Favipiravir has shown promising results in clinical studies in China, Russia, and Japan, with more trials in the United States, the United Kingdom, and India underway. Furthermore, two comparative trials of Favipiravir have shown that it is superior to other antivirals (Cai et al. 2020; Chen et al. 2020; Doi et al. 2020; Sanders et al. 2020; Ivashchenko et al. 2020), and other Favipiravir COVID-19 trials are currently ongoing or unreported (Doi et al. 2020; Agrawal et al. 2020). Favipiravir, appears a right drug of choice for tacking COVID-19 since it displays resistance to esterase action, has higher half-life, its safety and efficacy established, as well as the newly discovered hexokinase inhibition.

Recent reports by Wang et al. (2020) show that Remdesivir had no statistically significant clinical benefits for severe COVID-19 patients and Jang et al. (2021) demonstrate effective drug combinations like Omipalisib/Remdesivir, Tipifarnib/Omipalisib, and Tipifarnib/Remdesivir for inhibiting SARS-CoV-2 in human lung cells.

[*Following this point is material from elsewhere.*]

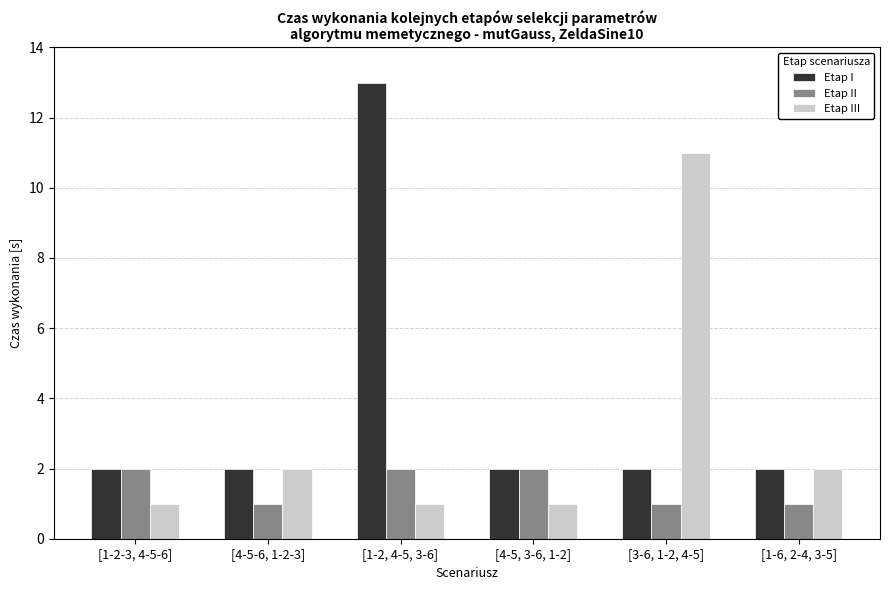

What position from the left is [4-5, 3-6, 1-2]?

4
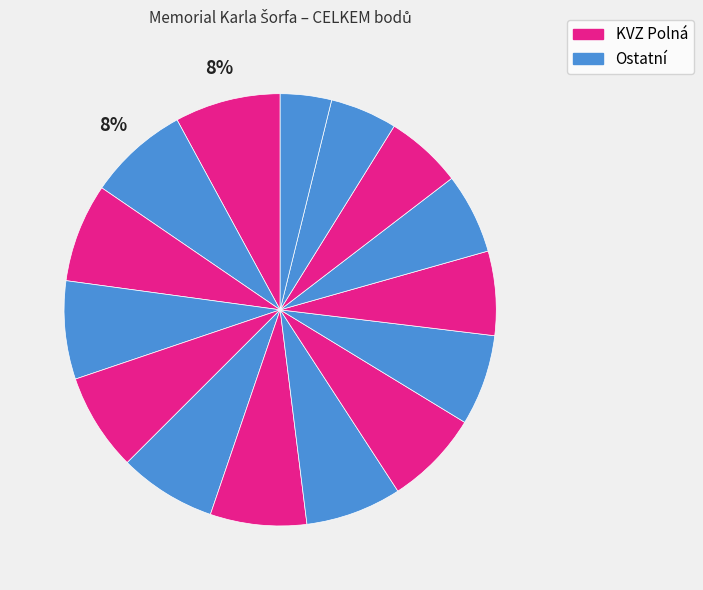

How many segments does this pie chart have?

15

Molnupiravir (MK-4482, EIDD-2801), an orally active RdRp inhibitor, is now being studied in a phase 3 clinical trial by Emory University, Ridgeback Biotherapeutics, and Merck to treat COVID-19 (Imran et al. 2021).

Hexokinase inhibitors and viruses

2-DG, on the other hand, is a glucose antimetabolite and anticancer medication that, as an analogue of glucose, enters cells and inhibits both glycolysis and glycosylation, preventing the virus from multiplying in infected cells (Halder and Mehta 2021). Scientists from the Institute of Nuclear Medicine and Allied Sciences (INMAS), India, the Defense Research and Development Organization (DRDO), India, and Dr Reddy’s Laboratories (DRL), India, have proposed an anti-COVID-19 drug after in-vitro studies revealed that this molecule effectively inhibits the growth of the severe acute respiratory syndrome coronavirus 2 (SARS-CoV-2) virus (Mantha et al. 2021).

2DG inhibits the multiplication of a number of enveloped RNA and DNA viruses through an effect on the incorporation of sugars into viral glycoproteins. At 35 mM, it inhibits the replication of Herpes Simplex Virus, while has little effect upon the replication of Newcastle disease virus or vesicular stomatitis (Scholtissek et al. 1974). Reading et al. (1998) showed that influenza load in the lung was proportional to the glucose concentration in the blood. Also, SARS-CoV-2 replication in monocytes was shown to rely entirely on ATP produced by glycolysis and multiplication of viruses such as dengue is known to require optimal glycolysis for replication (Fontaine et al. 2015). In the light of these reports, inhibition of hexokinase II appears a potential way of suppressing viral infection.

Conclusion

Our observations of in-vitro suppression of human hexokinase activity with different allopathic antiviral medicines and a few herbal antiviral agents led to the discovery of Favipiravir as a substantial inhibitor of hexokinase. Under the conditions tested, hexokinase inhibition by Favipiravir and molnupiravir showed 25 and 13 times higher levels of hexokinase inhibition than the well-known hexokinase inhibitor 2 Deoxy d glucose (2DG). The in-vitro data is supported by the molecular docking studies that reflect that Favipiravir is the most potent ligand for a robust contact with Hexokinase II followed by Molnupiravir and 2 DG. This data shows that Favipiravir has the lowest amount of viral replication suppression, but because of its hexokinase inhibitory property, one could assume an additional mode of action of hexokinase inhibition, making this molecule more powerful than the other molecules examined.